「earth music & ecology」のアパレルメーカーが渋谷に開業したホテル「hotel koe Tokyo」が閉店を余儀なくされました。

 

「hotel koe Tokyo」は、岡山のセレクトショップが前身の「earth music&ecology」で有名なアパレル企業の株式会社ストライプインターナショナルが2018年2月19日に渋谷に開業したホテルですが、2022年1月末を持って閉館となります。
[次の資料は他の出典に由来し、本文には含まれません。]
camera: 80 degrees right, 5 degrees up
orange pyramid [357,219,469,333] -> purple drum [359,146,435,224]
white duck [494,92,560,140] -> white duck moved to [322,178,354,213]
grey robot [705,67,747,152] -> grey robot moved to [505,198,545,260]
わずか4年のみの軌跡のホテルとなってしまいそうです。

 

 

開業当時は、アパレルメーカーのホテル事業進出ということで話題になりました。

「ライフスタイルブランド「koe」のブランドコンセプトである「new basic for new culture」を体現する場として、「今」と「未来」、そして「日本」と「世界」を見据えたグローバルな視点でデザインしたホテルで、ステイ/ファッション/ミュージック&フードの3つのキーワードを軸に日常と非日常の融合と新しい文化を生み出す」ことを目指していました。

 

具体的には谷尻誠と吉田愛が率いるサポーズデザインオフィスが、店舗全体のクリエーティブディレクションや設計、インテリアデザインを担当し、ブランドロゴやグラフィックデザインは、artless Inc.の川上シュンが手掛けたそうです。

 

1階にはブレッド&ダイニング「コエ ロビー(koe lobby)」とイベントスペース「コエ スペース(koe space)」、2階はアパレル・雑貨のショップ「コエ 渋谷」、そしてホテルは3階というフロア構成で、ホテルの方は服のサイズにちなんだ客室はS~XLまで4タイプ10室をそろえ、一部の部屋には縁側のように利用できる小上がりや室内に「離れ」を備えるなどデザインに凝ったものでした。

 

ファッションとホテルの融合というコンセプトが画期的だったのと、部屋のインテリアもお洒落で素敵だったので、僕も注視していていつか泊まりたいとは思っていたのですが、

なにしろ宿泊料金が高くて、1泊3万円以上するのでなかなか機会を逸していました。

 

「衣食住+文化のニューリテール」と位置付けて新しい小売の形を確立するというチャレンジングな発想はよかったのですが、実際はそれについてこれる客層があまりにも少なかったということだと思います。

 

ファッションというのを前面に謳ったことで、僕のような一般人で、かつホテルだけに興味がある人にとってはハードルが上がってしまったことは否めません。

 

閉館のリリースでは「成長戦略を見直した結果」という何とも奇妙な言い方をしていますが、結果的には「大失敗したから」に他なりません。

 

コロナも原因の1つにはあると思いますが、2020年には、創業社長の石川氏が女性社員に対してセクハラ行為をしていたことがメディアで報じられて社長退任するなど、会社自体がレピュテーション低下にも悩まされていたことも要因の1つかも知れません。

 

このような個性的なホテルがなくなってしまうことは残念ですし、せっかくなので最後に泊まってみようと思ったのですが、もう予約は受け付けていないようです。

 

コンセプトやプロデュースが良くても、ビジネスにのせるというのは、全く別物ですよね。